Si « Omicron frappe les chaînes d'approvisionnement, le PIB de l'Asie devrait accuser une baisse de 1,6 % en 2022 », lance l’institut Oxford Economics.

Trois scénarios 

« On sait très peu de choses sur Omicron, indique le service conjoncture du groupe bancaire néerlandais ING, mais la suite des événements dépend fortement de deux questions : son caractère transmissible mais peut-être plus important pour les perspectives économiques, sa résistance aux vaccins ».

La banque au détail a élaboré trois scénarios. Dans le premier, qui se veut optimiste, Omicron ne terrasse pas Delta, auquel cas, « les banques centrales poursuivent leurs plans de resserrement.
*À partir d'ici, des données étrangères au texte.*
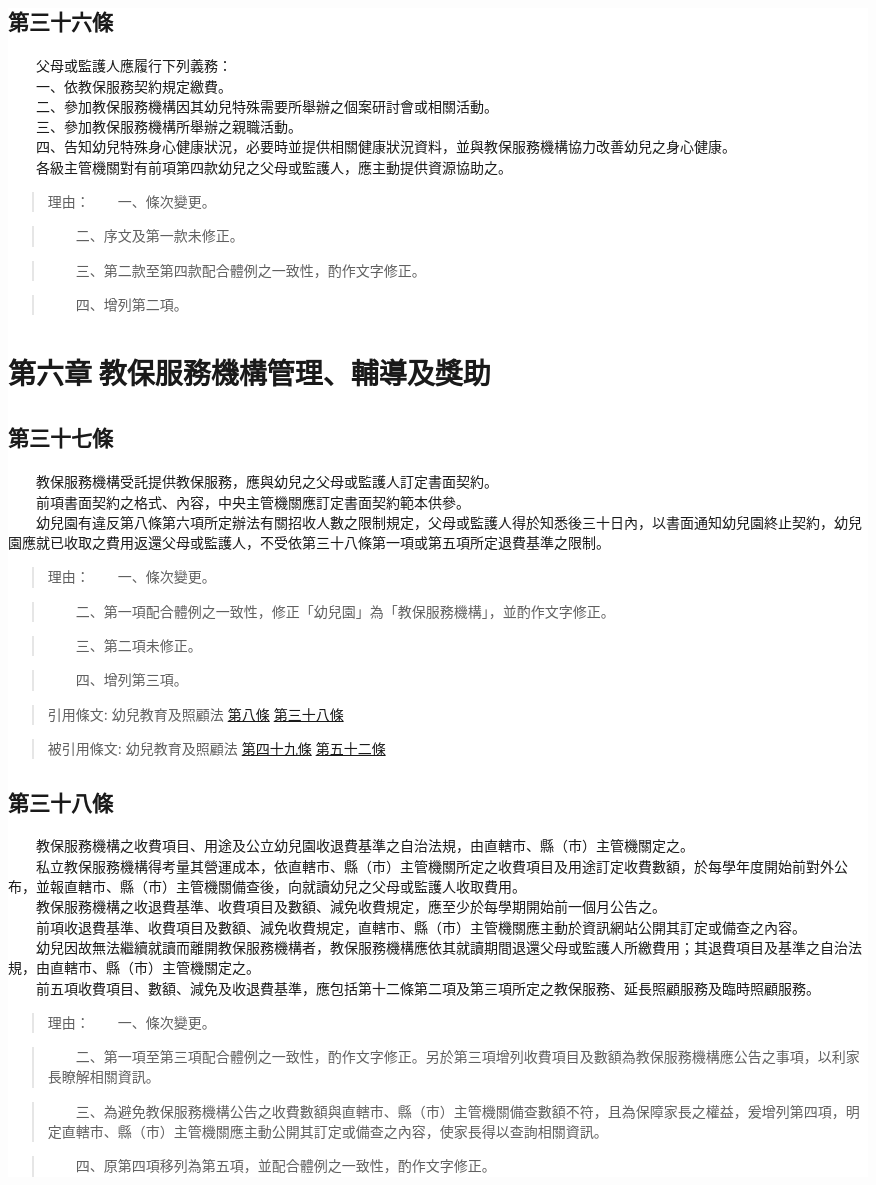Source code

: 

第三十六條 
-----------
　　父母或監護人應履行下列義務：  
　　一、依教保服務契約規定繳費。  
　　二、參加教保服務機構因其幼兒特殊需要所舉辦之個案研討會或相關活動。  
　　三、參加教保服務機構所舉辦之親職活動。  
　　四、告知幼兒特殊身心健康狀況，必要時並提供相關健康狀況資料，並與教保服務機構協力改善幼兒之身心健康。  
　　各級主管機關對有前項第四款幼兒之父母或監護人，應主動提供資源協助之。  
> 理由：　　一、條次變更。

> 　　二、序文及第一款未修正。

> 　　三、第二款至第四款配合體例之一致性，酌作文字修正。

> 　　四、增列第二項。



第六章 教保服務機構管理、輔導及獎助
===================================
第三十七條 
-----------
　　教保服務機構受託提供教保服務，應與幼兒之父母或監護人訂定書面契約。  
　　前項書面契約之格式、內容，中央主管機關應訂定書面契約範本供參。  
　　幼兒園有違反第八條第六項所定辦法有關招收人數之限制規定，父母或監護人得於知悉後三十日內，以書面通知幼兒園終止契約，幼兒園應就已收取之費用返還父母或監護人，不受依第三十八條第一項或第五項所定退費基準之限制。  
> 理由：　　一、條次變更。

> 　　二、第一項配合體例之一致性，修正「幼兒園」為「教保服務機構」，並酌作文字修正。

> 　　三、第二項未修正。

> 　　四、增列第三項。

> 引用條文: 幼兒教育及照顧法 [第八條](../../教育/學前教育/幼兒教育及照顧法.md#第八條-) [第三十八條](../../教育/學前教育/幼兒教育及照顧法.md#第三十八條-)

> 被引用條文: 幼兒教育及照顧法 [第四十九條](../../教育/學前教育/幼兒教育及照顧法.md#第四十九條-) [第五十二條](../../教育/學前教育/幼兒教育及照顧法.md#第五十二條-)



第三十八條 
-----------
　　教保服務機構之收費項目、用途及公立幼兒園收退費基準之自治法規，由直轄市、縣（市）主管機關定之。  
　　私立教保服務機構得考量其營運成本，依直轄市、縣（市）主管機關所定之收費項目及用途訂定收費數額，於每學年度開始前對外公布，並報直轄市、縣（市）主管機關備查後，向就讀幼兒之父母或監護人收取費用。  
　　教保服務機構之收退費基準、收費項目及數額、減免收費規定，應至少於每學期開始前一個月公告之。  
　　前項收退費基準、收費項目及數額、減免收費規定，直轄市、縣（市）主管機關應主動於資訊網站公開其訂定或備查之內容。  
　　幼兒因故無法繼續就讀而離開教保服務機構者，教保服務機構應依其就讀期間退還父母或監護人所繳費用；其退費項目及基準之自治法規，由直轄市、縣（市）主管機關定之。  
　　前五項收費項目、數額、減免及收退費基準，應包括第十二條第二項及第三項所定之教保服務、延長照顧服務及臨時照顧服務。  
> 理由：　　一、條次變更。

> 　　二、第一項至第三項配合體例之一致性，酌作文字修正。另於第三項增列收費項目及數額為教保服務機構應公告之事項，以利家長瞭解相關資訊。

> 　　三、為避免教保服務機構公告之收費數額與直轄市、縣（市）主管機關備查數額不符，且為保障家長之權益，爰增列第四項，明定直轄市、縣（市）主管機關應主動公開其訂定或備查之內容，使家長得以查詢相關資訊。

> 　　四、原第四項移列為第五項，並配合體例之一致性，酌作文字修正。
La Réserve fédérale accélère sa politique monétaire en décembre et se prépare à trois hausses de taux en 2022. Les blocages sporadiques du Delta ralentissent la croissance de la zone euro à Noël et au début de la nouvelle année, mais la situation s'améliore au printemps ».

Omicron versus Delta

Le plus probable pour ING est détaillé dans un second récit d’anticipation selon lequel Omicron prend le pas sur Delta en termes de transmission. À cet égard, l’expérience acquise jusqu’à présent renseigne sur la façon dont les économies peuvent se comporter. La confiance des consommateurs reste, dans ce cas, indexée au taux de vaccination. L’Europe s’en sort mieux dans ce scénario alors qu’aux États-Unis, le risque de confinement est plus élevé. « La baisse des taux de vaccination (notamment parmi les groupes vulnérables) pourrait entraîner une perte de confiance et une baisse du niveau d'activité, comme nous l'avons vu avec Delta ».  En Asie, Omicron bloque toute perspective d'abandon de la « stratégie zéro-covid » adoptée par Pékin et retarde encore le retour à une certaine normalité dans les chaînes d'approvisionnement.

Les banques centrales, attentistes ? « Il faudra en effet attendre des semaines avant de savoir à quoi nous avons affaire. Mais l'inflation reste au premier plan dans ce cas, et nous devrions donc nous attendre à un certain resserrement de la politique monétaire l'année prochaine. »

En cas d’inefficacité vaccinale

Enfin, dans sa dernière projection du futur, ING évoque ce que craignent surtout les marchés : l’inefficacité des vaccins face à ce nouvel entrant qui sonne le glas des stratégies de parade mondiales et rend inéluctable le verrouillage de quelques économies, parmi les plus développées. Plus inquiétant sans doute est ce qui relève de l’irrationnel : une certaine lassitude du virus, bridant la latitude des gouvernements à imposer de nouvelles restrictions dans la durée.

ING, qui s’attend à un fléchissement du PIB durant le premier trimestre 2022 dans les principales économies développées, observe déjà des premiers signaux : les entreprises mais aussi les particuliers ont commencé à intégrer cette perspective. Les entreprises réfrènent leur appétit pour l'investissement tandis que les consommateurs freinent leurs dépenses pour préserver un niveau d'épargne en prévision des turbulences futures.

Le cadre de l’année 2022 semble donc moins saturé de lumière que ne le fut 2021. Les autorités et monétaires vont devoir attendre encore un peu avant d’abandonner leur politique ultra-accommodante et resserrer la vis.